--- TASK OBJECTIVE ---
Report every line below that carries the word "sfqjsml".

- - -

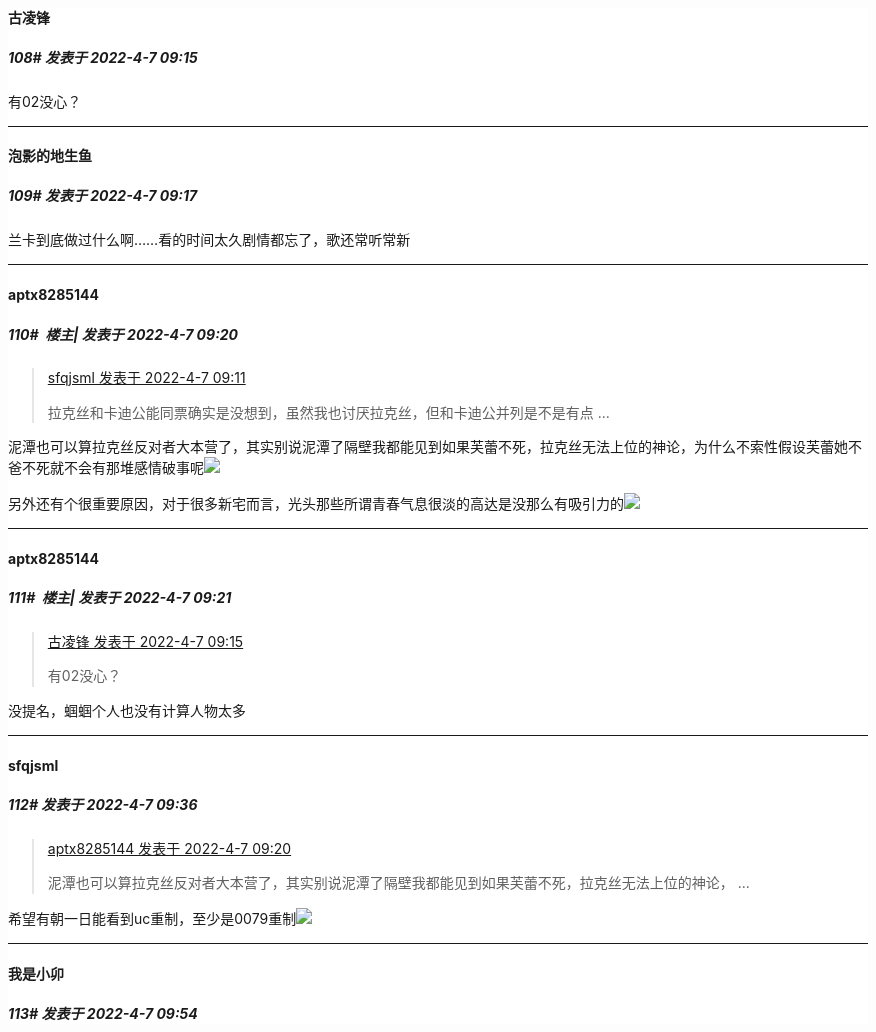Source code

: ####  古凌锋  
##### 108#       发表于 2022-4-7 09:15

有02没心？

*****

####  泡影的地生鱼  
##### 109#       发表于 2022-4-7 09:17

兰卡到底做过什么啊……看的时间太久剧情都忘了，歌还常听常新

*****

####  aptx8285144  
##### 110#         楼主| 发表于 2022-4-7 09:20

<blockquote><a href="httphttps://bbs.saraba1st.com/2b/forum.php?mod=redirect&amp;goto=findpost&amp;pid=55342968&amp;ptid=2062500" target="_blank">sfqjsml 发表于 2022-4-7 09:11</a>

拉克丝和卡迪公能同票确实是没想到，虽然我也讨厌拉克丝，但和卡迪公并列是不是有点 ...</blockquote>
泥潭也可以算拉克丝反对者大本营了，其实别说泥潭了隔壁我都能见到如果芙蕾不死，拉克丝无法上位的神论，为什么不索性假设芙蕾她不爸不死就不会有那堆感情破事呢<img src="https://static.saraba1st.com/image/smiley/face2017/067.png" referrerpolicy="no-referrer">

另外还有个很重要原因，对于很多新宅而言，光头那些所谓青春气息很淡的高达是没那么有吸引力的<img src="https://static.saraba1st.com/image/smiley/face2017/053.png" referrerpolicy="no-referrer">

*****

####  aptx8285144  
##### 111#         楼主| 发表于 2022-4-7 09:21

<blockquote><a href="httphttps://bbs.saraba1st.com/2b/forum.php?mod=redirect&amp;goto=findpost&amp;pid=55343010&amp;ptid=2062500" target="_blank">古凌锋 发表于 2022-4-7 09:15</a>

有02没心？</blockquote>
没提名，蝈蝈个人也没有计算人物太多



*****

####  sfqjsml  
##### 112#       发表于 2022-4-7 09:36

<blockquote><a href="httphttps://bbs.saraba1st.com/2b/forum.php?mod=redirect&amp;goto=findpost&amp;pid=55343067&amp;ptid=2062500" target="_blank">aptx8285144 发表于 2022-4-7 09:20</a>

泥潭也可以算拉克丝反对者大本营了，其实别说泥潭了隔壁我都能见到如果芙蕾不死，拉克丝无法上位的神论， ...</blockquote>
希望有朝一日能看到uc重制，至少是0079重制<img src="https://static.saraba1st.com/image/smiley/face2017/185.png" referrerpolicy="no-referrer">



*****

####  我是小卯  
##### 113#       发表于 2022-4-7 09:54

- - -

--- ANSWER SPACE ---
<blockquote><a href="httphttps://bbs.saraba1st.com/2b/forum.php?mod=redirect&amp;goto=findpost&amp;pid=55342968&amp;ptid=2062500" target="_blank">sfqjsml 发表于 2022-4-7 09:11</a>
####  sfqjsml  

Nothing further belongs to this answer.